_PROMPT:_ Please give, exactly as they appear below, the line with "1992, pp. 426-434." and every line after it through the final one, and nothing else.

_DATA TO EXAMINE:_
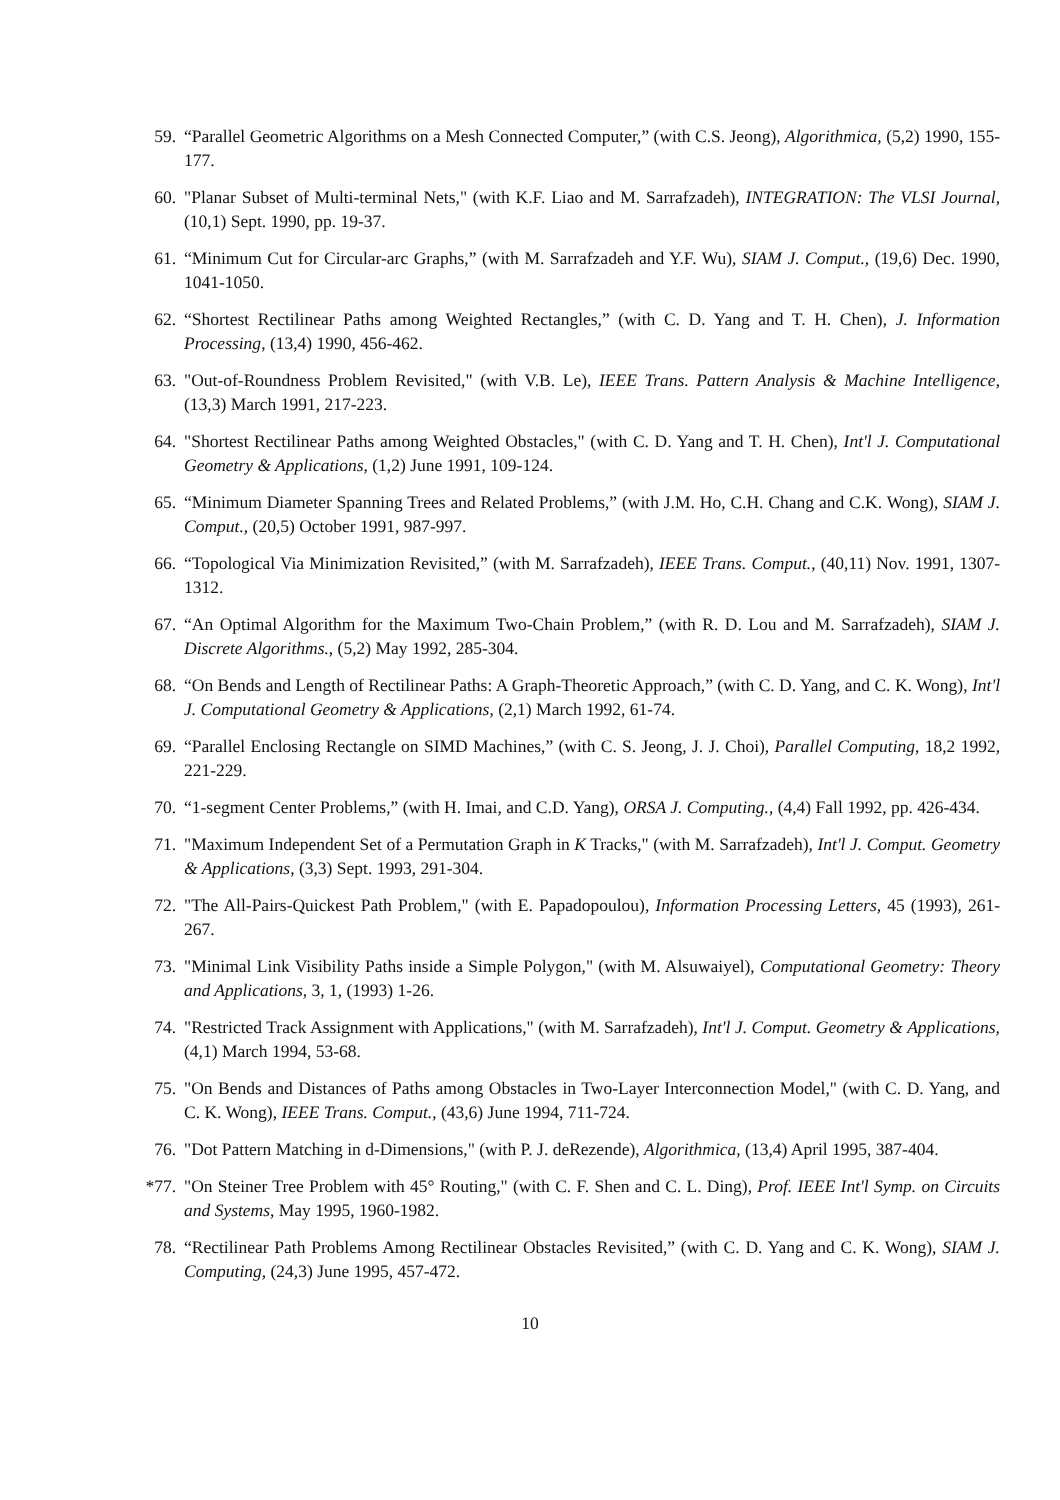59. “Parallel Geometric Algorithms on a Mesh Connected Computer,” (with C.S. Jeong), Algorithmica, (5,2) 1990, 155-177.
60. "Planar Subset of Multi-terminal Nets," (with K.F. Liao and M. Sarrafzadeh), INTEGRATION: The VLSI Journal, (10,1) Sept. 1990, pp. 19-37.
61. “Minimum Cut for Circular-arc Graphs,” (with M. Sarrafzadeh and Y.F. Wu), SIAM J. Comput., (19,6) Dec. 1990, 1041-1050.
62. “Shortest Rectilinear Paths among Weighted Rectangles,” (with C. D. Yang and T. H. Chen), J. Information Processing, (13,4) 1990, 456-462.
63. "Out-of-Roundness Problem Revisited," (with V.B. Le), IEEE Trans. Pattern Analysis & Machine Intelligence, (13,3) March 1991, 217-223.
64. "Shortest Rectilinear Paths among Weighted Obstacles," (with C. D. Yang and T. H. Chen), Int'l J. Computational Geometry & Applications, (1,2) June 1991, 109-124.
65. “Minimum Diameter Spanning Trees and Related Problems,” (with J.M. Ho, C.H. Chang and C.K. Wong), SIAM J. Comput., (20,5) October 1991, 987-997.
66. “Topological Via Minimization Revisited,” (with M. Sarrafzadeh), IEEE Trans. Comput., (40,11) Nov. 1991, 1307-1312.
67. “An Optimal Algorithm for the Maximum Two-Chain Problem,” (with R. D. Lou and M. Sarrafzadeh), SIAM J. Discrete Algorithms., (5,2) May 1992, 285-304.
68. “On Bends and Length of Rectilinear Paths: A Graph-Theoretic Approach,” (with C. D. Yang, and C. K. Wong), Int'l J. Computational Geometry & Applications, (2,1) March 1992, 61-74.
69. “Parallel Enclosing Rectangle on SIMD Machines,” (with C. S. Jeong, J. J. Choi), Parallel Computing, 18,2 1992, 221-229.
70. “1-segment Center Problems,” (with H. Imai, and C.D. Yang), ORSA J. Computing., (4,4) Fall 1992, pp. 426-434.
71. "Maximum Independent Set of a Permutation Graph in K Tracks," (with M. Sarrafzadeh), Int'l J. Comput. Geometry & Applications, (3,3) Sept. 1993, 291-304.
72. "The All-Pairs-Quickest Path Problem," (with E. Papadopoulou), Information Processing Letters, 45 (1993), 261-267.
73. "Minimal Link Visibility Paths inside a Simple Polygon," (with M. Alsuwaiyel), Computational Geometry: Theory and Applications, 3, 1, (1993) 1-26.
74. "Restricted Track Assignment with Applications," (with M. Sarrafzadeh), Int'l J. Comput. Geometry & Applications, (4,1) March 1994, 53-68.
75. "On Bends and Distances of Paths among Obstacles in Two-Layer Interconnection Model," (with C. D. Yang, and C. K. Wong), IEEE Trans. Comput., (43,6) June 1994, 711-724.
76. "Dot Pattern Matching in d-Dimensions," (with P. J. deRezende), Algorithmica, (13,4) April 1995, 387-404.
*77. "On Steiner Tree Problem with 45° Routing," (with C. F. Shen and C. L. Ding), Prof. IEEE Int'l Symp. on Circuits and Systems, May 1995, 1960-1982.
78. “Rectilinear Path Problems Among Rectilinear Obstacles Revisited,” (with C. D. Yang and C. K. Wong), SIAM J. Computing, (24,3) June 1995, 457-472.
10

_RESPONSE:_
70. “1-segment Center Problems,” (with H. Imai, and C.D. Yang), ORSA J. Computing., (4,4) Fall 1992, pp. 426-434.
71. "Maximum Independent Set of a Permutation Graph in K Tracks," (with M. Sarrafzadeh), Int'l J. Comput. Geometry & Applications, (3,3) Sept. 1993, 291-304.
72. "The All-Pairs-Quickest Path Problem," (with E. Papadopoulou), Information Processing Letters, 45 (1993), 261-267.
73. "Minimal Link Visibility Paths inside a Simple Polygon," (with M. Alsuwaiyel), Computational Geometry: Theory and Applications, 3, 1, (1993) 1-26.
74. "Restricted Track Assignment with Applications," (with M. Sarrafzadeh), Int'l J. Comput. Geometry & Applications, (4,1) March 1994, 53-68.
75. "On Bends and Distances of Paths among Obstacles in Two-Layer Interconnection Model," (with C. D. Yang, and C. K. Wong), IEEE Trans. Comput., (43,6) June 1994, 711-724.
76. "Dot Pattern Matching in d-Dimensions," (with P. J. deRezende), Algorithmica, (13,4) April 1995, 387-404.
*77. "On Steiner Tree Problem with 45° Routing," (with C. F. Shen and C. L. Ding), Prof. IEEE Int'l Symp. on Circuits and Systems, May 1995, 1960-1982.
78. “Rectilinear Path Problems Among Rectilinear Obstacles Revisited,” (with C. D. Yang and C. K. Wong), SIAM J. Computing, (24,3) June 1995, 457-472.
10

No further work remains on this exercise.